Suppose $V$ is finite-dimensional and $E$ is a subspace of $\mathscr L(V)$
You can choose the basis you like. Let $T\ne0$, $T\in E$. Suppose $T(v_1)\ne0$, so in particular $v_1\ne0$.
Complete $v_1$ to a basis $\{v_1,\dots,v_n\}$.

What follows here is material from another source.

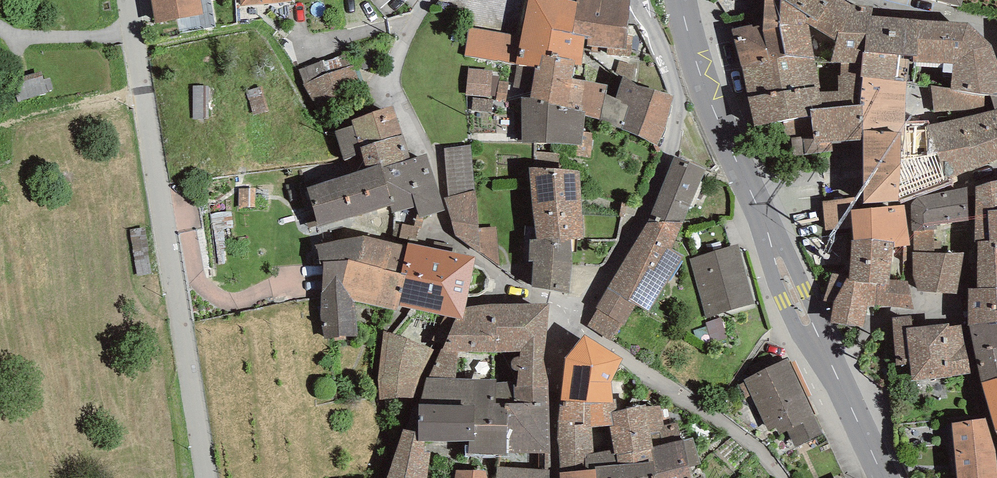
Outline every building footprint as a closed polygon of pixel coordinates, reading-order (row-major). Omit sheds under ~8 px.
[(155,23),(204,14),(201,0),(151,0),(155,23)] [(568,0),(528,0),(521,37),(515,64),(518,64),(539,68),(542,55),(575,61),(574,65),(582,66),(585,36),(572,33),(578,2),(576,2),(568,0)] [(630,0),(576,0),(576,2),(578,2),(572,33),(585,36),(588,37),(587,46),(607,48),(607,55),(631,56),(633,36),(627,36),(630,0)] [(732,29),(737,48),(783,42),(780,27),(781,0),(776,0),(765,0),(763,22),(732,29)] [(873,6),(851,4),(844,0),(781,0),(780,27),(783,42),(785,55),(814,59),(815,62),(832,62),(841,62),(862,63),(867,16),(872,16),(873,6)] [(918,56),(919,20),(872,16),(867,16),(862,63),(861,77),(863,77),(907,82),(913,82),(913,56),(918,56)] [(996,95),(996,60),(991,44),(970,25),(933,21),(920,21),(919,57),(913,57),(913,64),(953,65),(950,89),(996,95)] [(469,28),(465,56),(515,64),(521,37),(469,28)] [(742,67),(748,96),(782,91),(818,88),(821,88),(815,62),(814,59),(785,55),(783,42),(737,48),(742,67)] [(323,60),(299,69),(303,85),(319,110),(364,92),(354,65),(350,65),(346,54),(324,62),(323,60)] [(605,94),(607,85),(572,78),(574,65),(575,61),(542,55),(539,68),(518,64),(513,87),(532,91),(530,98),(586,112),(585,117),(600,119),(605,94)] [(631,81),(634,66),(620,61),(616,72),(623,76),(631,81)] [(862,63),(841,62),(841,76),(838,75),(838,92),(819,92),(822,109),(862,105),(862,96),(863,77),(861,77),(862,63)] [(492,76),(492,71),(468,69),(467,94),(490,96),(492,76)] [(499,76),(492,76),(490,96),(496,96),(499,76)] [(666,127),(674,95),(638,85),(631,81),(623,76),(616,98),(605,94),(600,119),(658,146),(666,127)] [(863,77),(862,96),(862,105),(863,131),(901,133),(905,133),(905,122),(907,82),(863,77)] [(507,102),(509,82),(500,81),(496,100),(507,102)] [(950,89),(932,86),(935,126),(928,126),(925,127),(928,156),(939,154),(948,178),(951,177),(996,159),(996,95),(950,89)] [(819,92),(818,88),(794,89),(782,91),(748,96),(755,126),(783,121),(811,116),(810,109),(822,109),(819,92)] [(492,112),(493,100),(473,97),(471,110),(492,112)] [(521,98),(523,144),(582,145),(585,117),(586,112),(530,98),(521,98)] [(863,131),(862,105),(822,109),(810,109),(811,116),(783,121),(786,138),(793,137),(795,156),(833,153),(832,143),(863,140),(863,131)] [(402,134),(393,106),(351,120),(353,125),(335,131),(344,160),(362,154),(359,147),(402,134)] [(899,201),(954,185),(951,177),(948,178),(939,154),(928,156),(925,127),(928,126),(928,121),(905,122),(905,133),(901,133),(899,201)] [(863,140),(865,204),(899,201),(901,133),(863,131),(863,140)] [(381,164),(382,167),(410,159),(402,134),(359,147),(362,154),(366,168),(381,164)] [(475,191),(471,146),(444,149),(448,197),(475,191)] [(392,213),(416,207),(418,214),(419,217),(424,216),(445,210),(426,154),(410,159),(382,167),(393,204),(390,205),(392,213)] [(675,156),(649,222),(683,222),(705,170),(675,156)] [(366,168),(307,188),(319,227),(390,205),(393,204),(382,167),(381,164),(366,168)] [(584,239),(581,200),(579,171),(529,167),(533,204),(537,239),(553,237),(554,241),(572,240),(584,239)] [(978,241),(989,242),(996,242),(996,180),(990,182),(976,186),(975,220),(974,241),(978,241)] [(975,220),(976,186),(974,185),(920,197),(917,199),(911,204),(912,231),(914,231),(934,230),(938,230),(937,225),(975,220)] [(500,266),(496,227),(479,228),(475,191),(448,197),(444,198),(456,236),(500,266)] [(856,209),(855,197),(823,201),(826,231),(853,228),(851,210),(856,209)] [(894,243),(894,247),(903,246),(910,246),(904,205),(856,209),(851,210),(853,228),(854,241),(872,239),(894,243)] [(419,228),(422,229),(424,216),(419,217),(418,214),(416,214),(414,226),(419,227),(419,228)] [(597,309),(587,326),(610,341),(614,334),(616,335),(622,325),(624,326),(635,305),(648,312),(683,256),(673,249),(683,222),(649,222),(595,308),(597,309)] [(395,223),(392,236),(400,237),(403,224),(395,223)] [(419,228),(419,227),(414,226),(403,224),(400,237),(416,241),(419,228)] [(957,294),(964,252),(942,252),(935,252),(934,242),(934,230),(914,231),(913,252),(913,276),(918,292),(957,294)] [(321,314),(326,338),(358,336),(355,302),(398,311),(399,305),(406,274),(401,274),(407,246),(362,235),(316,245),(320,264),(324,264),(321,314)] [(533,261),(532,287),(570,294),(573,264),(572,240),(554,241),(553,237),(537,239),(530,240),(528,260),(533,261)] [(902,281),(890,280),(894,247),(894,243),(872,239),(854,241),(851,241),(849,279),(877,283),(876,305),(914,310),(908,281),(902,281)] [(849,279),(851,241),(844,242),(833,274),(824,301),(834,302),(847,279),(849,279)] [(989,242),(978,241),(978,288),(996,288),(996,242),(989,242)] [(475,256),(408,243),(407,246),(401,274),(406,274),(399,305),(456,318),(463,319),(466,307),(475,256)] [(690,259),(706,318),(755,304),(738,244),(690,259)] [(910,246),(903,246),(902,281),(908,281),(910,246)] [(849,279),(847,279),(834,302),(832,323),(865,326),(868,306),(876,307),(876,305),(877,283),(849,279)] [(969,325),(996,322),(996,288),(978,288),(968,289),(969,325)] [(443,350),(520,352),(547,352),(549,304),(470,306),(466,307),(463,319),(456,318),(454,323),(443,350)] [(952,376),(971,374),(961,325),(949,327),(949,324),(913,327),(911,316),(892,318),(896,366),(910,365),(912,381),(952,377),(952,376)] [(728,339),(721,317),(705,322),(712,344),(728,339)] [(981,383),(996,379),(996,322),(969,325),(981,383)] [(613,402),(611,382),(623,359),(584,335),(565,358),(561,401),(565,401),(613,402)] [(381,382),(382,404),(404,403),(426,357),(391,343),(381,382)] [(441,350),(429,378),(497,379),(496,382),(514,382),(514,386),(548,386),(547,352),(520,352),(443,350),(441,350)] [(744,380),(758,409),(800,389),(787,360),(744,380)] [(419,432),(419,441),(425,441),(469,440),(474,440),(474,426),(506,426),(506,403),(514,402),(514,386),(514,382),(496,382),(497,379),(429,378),(427,378),(419,404),(419,432)] [(981,383),(996,431),(996,430),(996,379),(981,383)] [(506,426),(507,453),(550,453),(548,386),(514,386),(514,402),(506,403),(506,426)] [(815,418),(800,389),(758,409),(768,431),(776,427),(780,435),(788,431),(815,418)] [(613,402),(565,401),(565,406),(560,406),(560,473),(596,470),(596,467),(618,465),(615,450),(594,453),(592,427),(610,425),(614,425),(611,412),(618,411),(616,402),(613,402)] [(664,425),(660,406),(646,406),(646,404),(618,411),(611,412),(614,425),(610,425),(615,450),(618,465),(653,462),(651,448),(682,440),(677,423),(664,425)] [(796,447),(822,434),(815,418),(788,431),(796,447)] [(986,419),(953,423),(958,477),(996,477),(996,469),(995,452),(986,419)] [(469,440),(469,453),(507,455),(507,453),(506,426),(474,426),(474,440),(469,440)] [(404,430),(387,477),(428,477),(431,452),(425,452),(425,441),(419,441),(419,432),(404,430)] [(693,438),(682,440),(651,448),(653,462),(655,477),(692,477),(689,467),(701,464),(693,438)] [(653,462),(618,465),(596,467),(596,470),(597,477),(655,477),(653,462)] [(551,470),(498,467),(496,477),(551,477),(551,470)] [(457,470),(455,477),(487,477),(485,470),(457,470)] [(560,473),(561,477),(597,477),(596,470),(560,473)]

Since $w_1=T(v_1)\ne0$, you can complete it to a basis $\{w_1,\dots,w_n\}$. Consider the maps $R_i$ and $S_i$ defined by $$ R_i(v_j)=\begin{cases} v_1 & j=i\\[4px] 0 & j\ne i \end{cases} \qquad S_i(w_j)=\begin{cases} v_i & j=1 \\[4px] 0 & j>1 \end{cases} $$ Then $$ S_i T R_i (v_i)=S_i T(v_1)=S_i(w_1)=v_i $$ and, for $j\ne i$, $$ S_i T R_i (v_j)=S_iT(0)=0 $$ Hence, if $U=\sum_{i=1}^n S_iTR_i\in E$, we have $$ U(v_j)=v_j $$ for $j=1,\dots,n$. So $U$ is the identity and therefore $E=\mathscr{L}(V)$.